Exercise objective = Return every line below word for word, leaving the pictures out of your answer.

Dataset entries:

========================

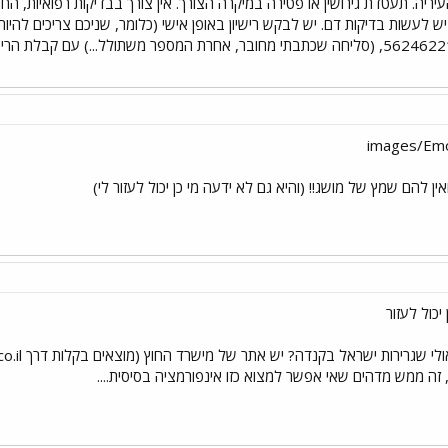
יריה. תעטדת גירושין או פטירה במיקרה הצורך. אין צורך בבדיקות רפואיות, הח
תחת לונקובר): תעריף: 67$ יש לעשות בדיקות דם. יש לבקש רישיון באופן אישי (כלומר, שניכם צ
ין להם שמץ של מושג!! (והיא גם לא ידעה מי כן יכול לעזור לי)
יכול לעזור
 זה ממש מדהים שאי אפשר למצוא כזו אינפורמציה בסיסית....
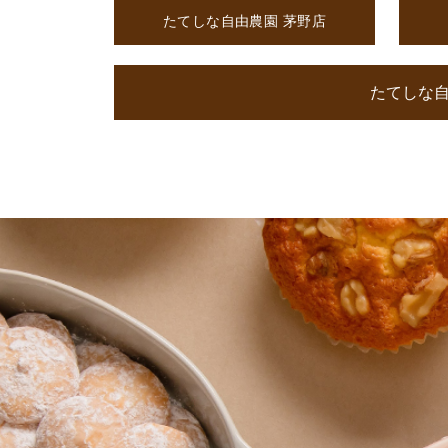
たてしな自由農園 茅野店
たてしな自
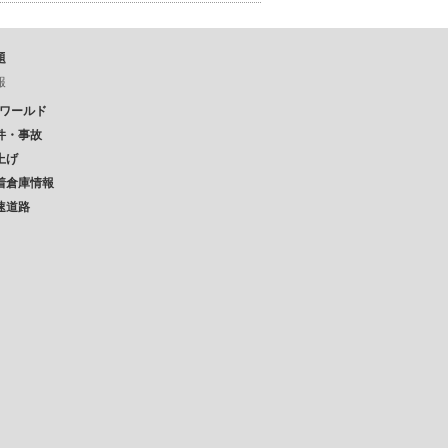
題
報
Pワールド
件・事故
上げ
着倉庫情報
速道路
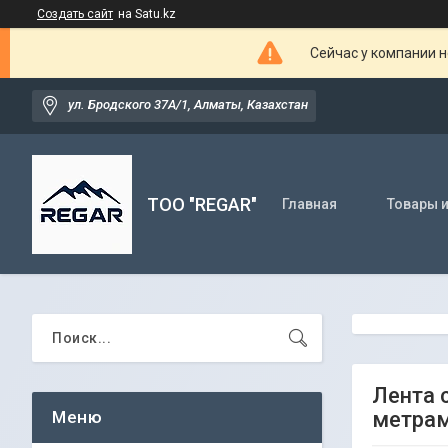
Создать сайт
на Satu.kz
Сейчас у компании н
ул. Бродского 37А/1, Алматы, Казахстан
TOO "REGAR"
Главная
Товары и
Лента 
метра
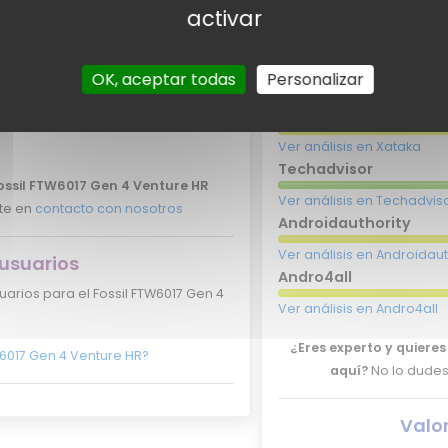
activar
-
OK, aceptar todas
Personalizar
 expertos
Valo
Xataka
ertos para el Fossil FTW6017 Gen 4
Ver análisis en Xataka
Techadvisor
Fossil FTW6017 Gen 4 Venture HR
Ver análisis en Techadvis
nte en
contacto con nosotros
Androidauthority
Ver análisis en Androidaut
 usuarios
Andro4all
arios para el Fossil FTW6017 Gen 4
Ver análisis en Andro4all
¿Eres experto y quiere
W6017 Gen 4 Venture HR?
aquí?
No lo dudes
Valo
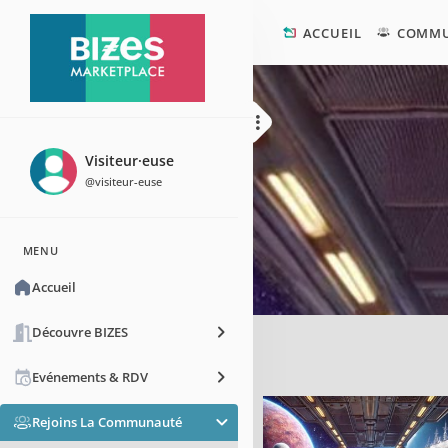
ACCUEIL
COMM
Visiteur·euse
@visiteur-euse
MENU
Accueil
Découvre BIZES
Evénements & RDV
Rejoins La Communauté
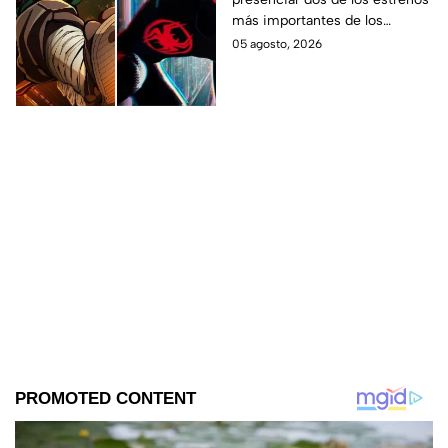
en taquilla del 2027
más importantes de los
últimos años.
05 agosto, 2026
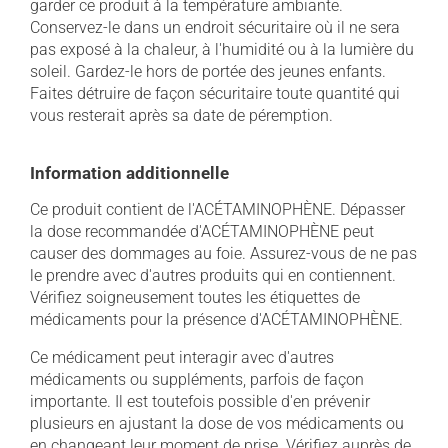
garder ce produit à la température ambiante.
Conservez-le dans un endroit sécuritaire où il ne sera
pas exposé à la chaleur, à l'humidité ou à la lumière du
soleil. Gardez-le hors de portée des jeunes enfants.
Faites détruire de façon sécuritaire toute quantité qui
vous resterait après sa date de péremption.
Information additionnelle
Ce produit contient de l'ACÉTAMINOPHÈNE. Dépasser
la dose recommandée d'ACÉTAMINOPHÈNE peut
causer des dommages au foie. Assurez-vous de ne pas
le prendre avec d'autres produits qui en contiennent.
Vérifiez soigneusement toutes les étiquettes de
médicaments pour la présence d'ACÉTAMINOPHÈNE.
Ce médicament peut interagir avec d'autres
médicaments ou suppléments, parfois de façon
importante. Il est toutefois possible d'en prévenir
plusieurs en ajustant la dose de vos médicaments ou
en changeant leur moment de prise. Vérifiez auprès de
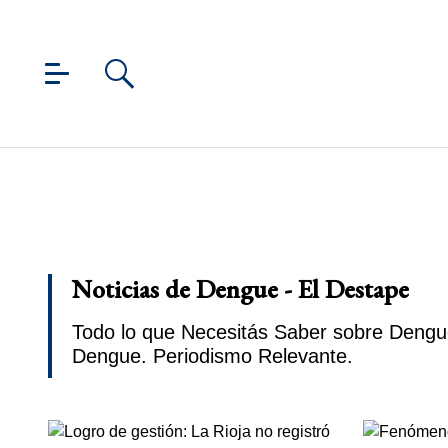
Noticias de Dengue - El Destape
Todo lo que Necesitás Saber sobre Dengue
Dengue. Periodismo Relevante.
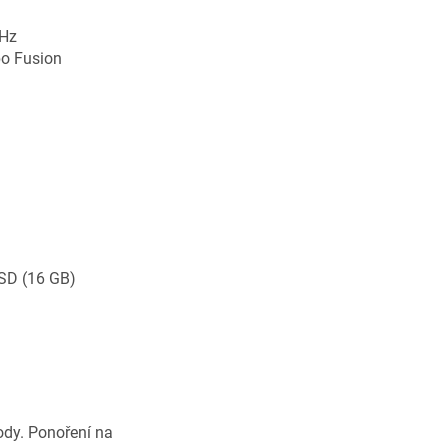
0Hz
bo Fusion
SD (16 GB)
ody. Ponoření na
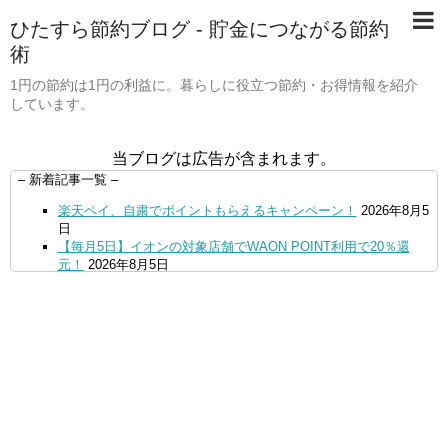
ひたすら節約ブログ - 貯金につながる節約
術
1円の節約は1円の利益に。暮らしに役立つ節約・お得情報を紹介
しています。
当ブログは広告が含まれます。
– 新着記事一覧 –
楽天ペイ、自粛でポイントもらえるキャンペーン！
2026年8月5
日
【毎月5日】イオンの対象店舗でWAON POINT利用で20％還
元！
2026年8月5日
【8/7・14日限定】ファミマカードでファミペイにクレジットカ
ードチャージすると5%還元に！
2026年8月4日
PayPayで500ptもらえる！対象地銀の口座追加などの条件達成
で。9/30まで
2026年8月4日
三井住友カード、はま寿司、ココス、オリーブの丘などでVポイ
ント最大10％還元！さらにVカードクーポンも併用可
2026年8
月4日
ドコモSMTBネット銀行への振込で最大10,000円あたる抽選キ
ャンペーン！8/31まで
2026年8月3日
ドコモの銀行で預金残高を10万円以上増加で最大10億dポイント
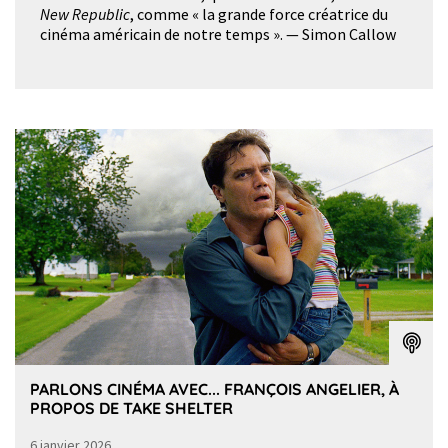
New Republic
, comme « la grande force créatrice du
cinéma américain de notre temps ». — Simon Callow
PARLONS CINÉMA AVEC... FRANÇOIS ANGELIER, À
PROPOS DE TAKE SHELTER
6 janvier 2026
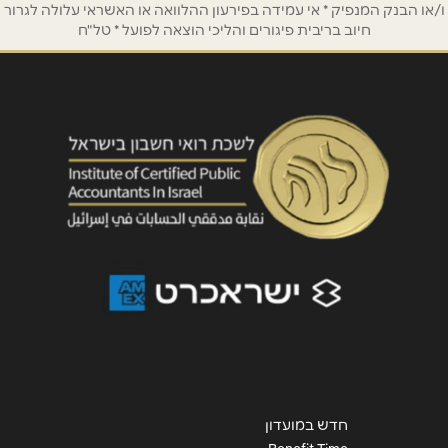
ו/או הבנק המנפיק * אי עמידה בפירעון ההלוואה או האשראי עלולה לגרור
חיוב בריבית פיגורים והליכי הוצאה לפועל * טל"ח
שליחה
חדש במועדון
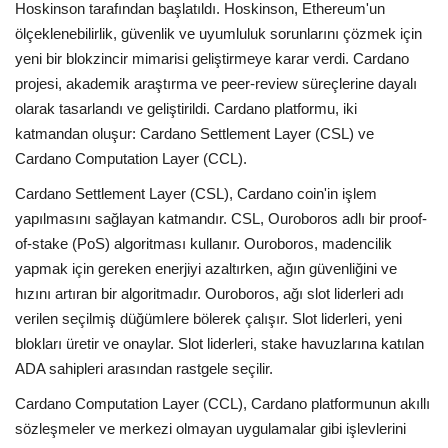
Hoskinson tarafından başlatıldı. Hoskinson, Ethereum'un
ölçeklenebilirlik, güvenlik ve uyumluluk sorunlarını çözmek için
yeni bir blokzincir mimarisi geliştirmeye karar verdi. Cardano
projesi, akademik araştırma ve peer-review süreçlerine dayalı
olarak tasarlandı ve geliştirildi. Cardano platformu, iki
katmandan oluşur: Cardano Settlement Layer (CSL) ve
Cardano Computation Layer (CCL).
Cardano Settlement Layer (CSL), Cardano coin'in işlem
yapılmasını sağlayan katmandır. CSL, Ouroboros adlı bir proof-
of-stake (PoS) algoritması kullanır. Ouroboros, madencilik
yapmak için gereken enerjiyi azaltırken, ağın güvenliğini ve
hızını artıran bir algoritmadır. Ouroboros, ağı slot liderleri adı
verilen seçilmiş düğümlere bölerek çalışır. Slot liderleri, yeni
blokları üretir ve onaylar. Slot liderleri, stake havuzlarına katılan
ADA sahipleri arasından rastgele seçilir.
Cardano Computation Layer (CCL), Cardano platformunun akıllı
sözleşmeler ve merkezi olmayan uygulamalar gibi işlevlerini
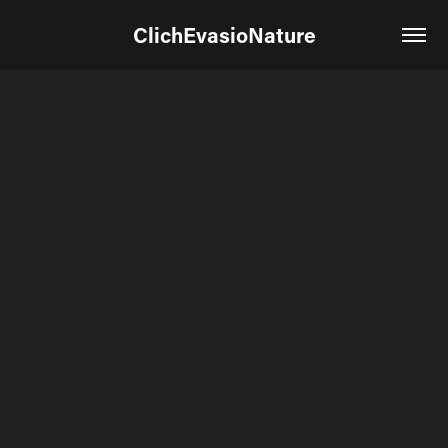
ClichEvasioNature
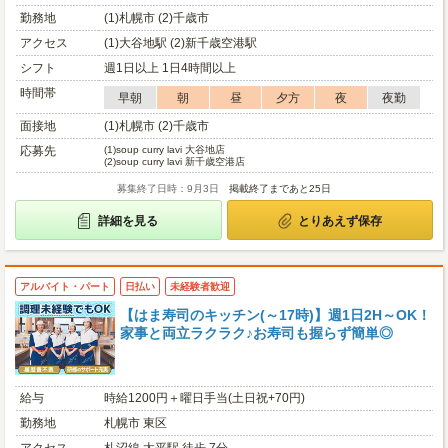
勤務地
(1)札幌市 (2)千歳市
アクセス
(1)大谷地駅 (2)新千歳空港駅
シフト
週1日以上 1日4時間以上
時間帯
早朝
朝
昼
夕方
夜
夜勤
面接地
(1)札幌市 (2)千歳市
応募先
(1)
soup curry lavi 大谷地店
(2)
soup curry lavi 新千歳空港店
募集終了日時：9月3日
掲載終了まであと25日
詳細を見る
とりあえず保存
アルバイト・パート
日払い
未経験者歓迎
【はま寿司のキッチン(～17時)】週1日2H～OK！
家事と両立ラクラク♪お寿司も握らず簡単◎
給与
時給1200円＋曜日手当(土日祝+70円)
勤務地
札幌市 東区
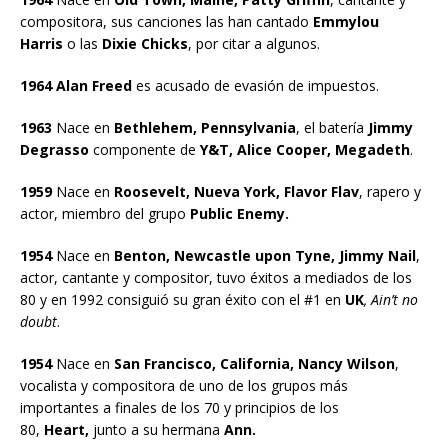
compositora, sus canciones las han cantado
Emmylou
Harris
o las
Dixie Chicks
, por citar a algunos.
1964 Alan Freed
es acusado de evasión de impuestos.
1963
Nace en
Bethlehem, Pennsylvania
, el batería
Jimmy
Degrasso
componente de
Y&T, Alice Cooper, Megadeth
.
1959
Nace en
Roosevelt, Nueva York, Flavor Flav
, rapero y
actor, miembro del grupo
Public Enemy.
1954
Nace en
Benton, Newcastle upon Tyne, Jimmy Nail
,
actor, cantante y compositor, tuvo éxitos a mediados de los
80 y en 1992 consiguió su gran éxito con el #1 en
UK
, Ain’t no
doubt
.
1954
Nace en
San Francisco, California, Nancy Wilson
,
vocalista y compositora de uno de los grupos más
importantes a finales de los 70 y principios de los
80,
Heart,
junto a su hermana
Ann.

========================

Solution for this exercise =
יריה. תעטדת גירושין או פטירה במיקרה הצורך. אין צורך בבדיקות רפואיות, הח
תחת לונקובר): תעריף: 67$ יש לעשות בדיקות דם. יש לבקש רישיון באופן אישי (כלומר, שניכם צ
ין להם שמץ של מושג!! (והיא גם לא ידעה מי כן יכול לעזור לי)
יכול לעזור
 זה ממש מדהים שאי אפשר למצוא כזו אינפורמציה בסיסית....
たてしな自由農園 茅野店
たてしな自
題
報
Pワールド
件・事故
上げ
着倉庫情報
速道路
Создать сайт
на Satu.kz
Сейчас у компании н
ул. Бродского 37А/1, Алматы, Казахстан
TOO "REGAR"
Главная
Товары и
Лента 
метра
activar
-
OK, aceptar todas
Personalizar
 expertos
Valo
Xataka
ertos para el Fossil FTW6017 Gen 4
Ver análisis en Xataka
Techadvisor
Fossil FTW6017 Gen 4 Venture HR
Ver análisis en Techadvis
nte en
contacto con nosotros
Androidauthority
Ver análisis en Androidaut
 usuarios
Andro4all
arios para el Fossil FTW6017 Gen 4
Ver análisis en Andro4all
¿Eres experto y quiere
W6017 Gen 4 Venture HR?
aquí?
No lo dudes
Valo
ACCUEIL
COMM
Visiteur·euse
@visiteur-euse
MENU
Accueil
Découvre BIZES
Evénements & RDV
Rejoins La Communauté
en taquilla del 2027
más importantes de los
últimos años.
05 agosto, 2026
garder ce produit à la température ambiante.
Conservez-le dans un endroit sécuritaire où il ne sera
pas exposé à la chaleur, à l'humidité ou à la lumière du
soleil. Gardez-le hors de portée des jeunes enfants.
Faites détruire de façon sécuritaire toute quantité qui
vous resterait après sa date de péremption.
Information additionnelle
Ce produit contient de l'ACÉTAMINOPHÈNE. Dépasser
la dose recommandée d'ACÉTAMINOPHÈNE peut
causer des dommages au foie. Assurez-vous de ne pas
le prendre avec d'autres produits qui en contiennent.
Vérifiez soigneusement toutes les étiquettes de
médicaments pour la présence d'ACÉTAMINOPHÈNE.
Ce médicament peut interagir avec d'autres
médicaments ou suppléments, parfois de façon
importante. Il est toutefois possible d'en prévenir
plusieurs en ajustant la dose de vos médicaments ou
en changeant leur moment de prise. Vérifiez auprès de
Noticias de Dengue - El Destape
Todo lo que Necesitás Saber sobre Dengue
Dengue. Periodismo Relevante.
0Hz
bo Fusion
SD (16 GB)
ody. Ponoření na
ひたすら節約ブログ - 貯金につながる節約
術
1円の節約は1円の利益に。暮らしに役立つ節約・お得情報を紹介
しています。
当ブログは広告が含まれます。
– 新着記事一覧 –
楽天ペイ、自粛でポイントもらえるキャンペーン！
2026年8月5
日
【毎月5日】イオンの対象店舗でWAON POINT利用で20％還
元！
2026年8月5日
【8/7・14日限定】ファミマカードでファミペイにクレジットカ
ードチャージすると5%還元に！
2026年8月4日
PayPayで500ptもらえる！対象地銀の口座追加などの条件達成
で。9/30まで
2026年8月4日
三井住友カード、はま寿司、ココス、オリーブの丘などでVポイ
ント最大10％還元！さらにVカードクーポンも併用可
2026年8
月4日
ドコモSMTBネット銀行への振込で最大10,000円あたる抽選キ
ャンペーン！8/31まで
2026年8月3日
ドコモの銀行で預金残高を10万円以上増加で最大10億dポイント
New Republic
, comme « la grande force créatrice du
cinéma américain de notre temps ». — Simon Callow
PARLONS CINÉMA AVEC... FRANÇOIS ANGELIER, À
PROPOS DE TAKE SHELTER
6 janvier 2026
ו/או הבנק המנפיק * אי עמידה בפירעון ההלוואה או האשראי עלולה לגרור
חיוב בריבית פיגורים והליכי הוצאה לפועל * טל"ח
שליחה
חדש במועדון
Hoskinson tarafından başlatıldı. Hoskinson, Ethereum'un
ölçeklenebilirlik, güvenlik ve uyumluluk sorunlarını çözmek için
yeni bir blokzincir mimarisi geliştirmeye karar verdi. Cardano
projesi, akademik araştırma ve peer-review süreçlerine dayalı
olarak tasarlandı ve geliştirildi. Cardano platformu, iki
katmandan oluşur: Cardano Settlement Layer (CSL) ve
Cardano Computation Layer (CCL).
Cardano Settlement Layer (CSL), Cardano coin'in işlem
yapılmasını sağlayan katmandır. CSL, Ouroboros adlı bir proof-
of-stake (PoS) algoritması kullanır. Ouroboros, madencilik
yapmak için gereken enerjiyi azaltırken, ağın güvenliğini ve
hızını artıran bir algoritmadır. Ouroboros, ağı slot liderleri adı
verilen seçilmiş düğümlere bölerek çalışır. Slot liderleri, yeni
blokları üretir ve onaylar. Slot liderleri, stake havuzlarına katılan
ADA sahipleri arasından rastgele seçilir.
Cardano Computation Layer (CCL), Cardano platformunun akıllı
sözleşmeler ve merkezi olmayan uygulamalar gibi işlevlerini
ClichEvasioNature
勤務地
(1)札幌市 (2)千歳市
アクセス
(1)大谷地駅 (2)新千歳空港駅
シフト
週1日以上 1日4時間以上
時間帯
早朝
朝
昼
夕方
夜
夜勤
面接地
(1)札幌市 (2)千歳市
応募先
(1)
soup curry lavi 大谷地店
(2)
soup curry lavi 新千歳空港店
募集終了日時：9月3日
掲載終了まであと25日
詳細を見る
とりあえず保存
アルバイト・パート
日払い
未経験者歓迎
【はま寿司のキッチン(～17時)】週1日2H～OK！
家事と両立ラクラク♪お寿司も握らず簡単◎
給与
時給1200円＋曜日手当(土日祝+70円)
勤務地
札幌市 東区
compositora, sus canciones las han cantado
Emmylou
Harris
o las
Dixie Chicks
, por citar a algunos.
1964 Alan Freed
es acusado de evasión de impuestos.
1963
Nace en
Bethlehem, Pennsylvania
, el batería
Jimmy
Degrasso
componente de
Y&T, Alice Cooper, Megadeth
.
1959
Nace en
Roosevelt, Nueva York, Flavor Flav
, rapero y
actor, miembro del grupo
Public Enemy.
1954
Nace en
Benton, Newcastle upon Tyne, Jimmy Nail
,
actor, cantante y compositor, tuvo éxitos a mediados de los
80 y en 1992 consiguió su gran éxito con el #1 en
UK
, Ain’t no
doubt
.
1954
Nace en
San Francisco, California, Nancy Wilson
,
vocalista y compositora de uno de los grupos más
importantes a finales de los 70 y principios de los
80,
Heart,
junto a su hermana
Ann.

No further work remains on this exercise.